[Dataset entries]
• • • • • • •
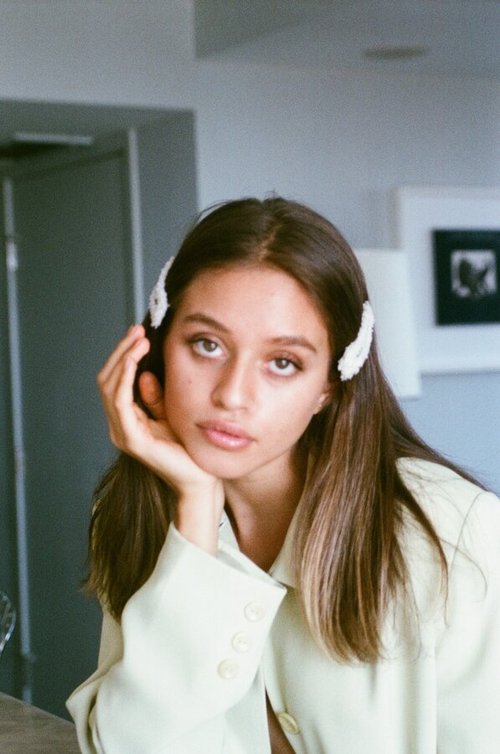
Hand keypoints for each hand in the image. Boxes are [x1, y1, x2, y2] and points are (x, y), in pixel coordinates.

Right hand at [97, 326, 223, 551]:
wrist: (201, 480)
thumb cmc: (189, 449)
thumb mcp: (171, 414)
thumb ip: (156, 397)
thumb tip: (145, 372)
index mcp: (127, 420)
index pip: (115, 381)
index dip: (123, 355)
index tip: (139, 333)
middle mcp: (120, 426)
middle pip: (107, 380)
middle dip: (120, 351)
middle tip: (137, 330)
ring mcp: (123, 433)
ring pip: (110, 387)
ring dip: (122, 358)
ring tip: (139, 339)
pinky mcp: (133, 440)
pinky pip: (120, 402)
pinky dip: (125, 377)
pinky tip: (136, 360)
• • • • • • •
Apart from the images, the entries above must be returned without alteration.

Hand keypoints for each hand in the image. Boxes are [x1, y1, x2, y2] and points are (x, y), in pixel coordinates.

Right hand at [97, 326, 223, 551]:
wrist: (201, 480)
thumb cmc: (189, 449)
thumb mcp: (171, 414)
thumb ip: (156, 397)
thumb tip: (145, 372)
index mcp: (127, 420)
index pip: (115, 381)
index dip: (123, 355)
index tip: (139, 333)
middle mcp: (120, 426)
middle pip: (107, 380)
middle dip: (120, 351)
middle tip: (137, 330)
ring mcp: (123, 433)
ring pip: (110, 387)
ring dip: (122, 358)
ring tip: (139, 339)
pinky mcp: (133, 440)
pinky pip: (120, 402)
pinky dip: (125, 377)
pinky tip: (136, 360)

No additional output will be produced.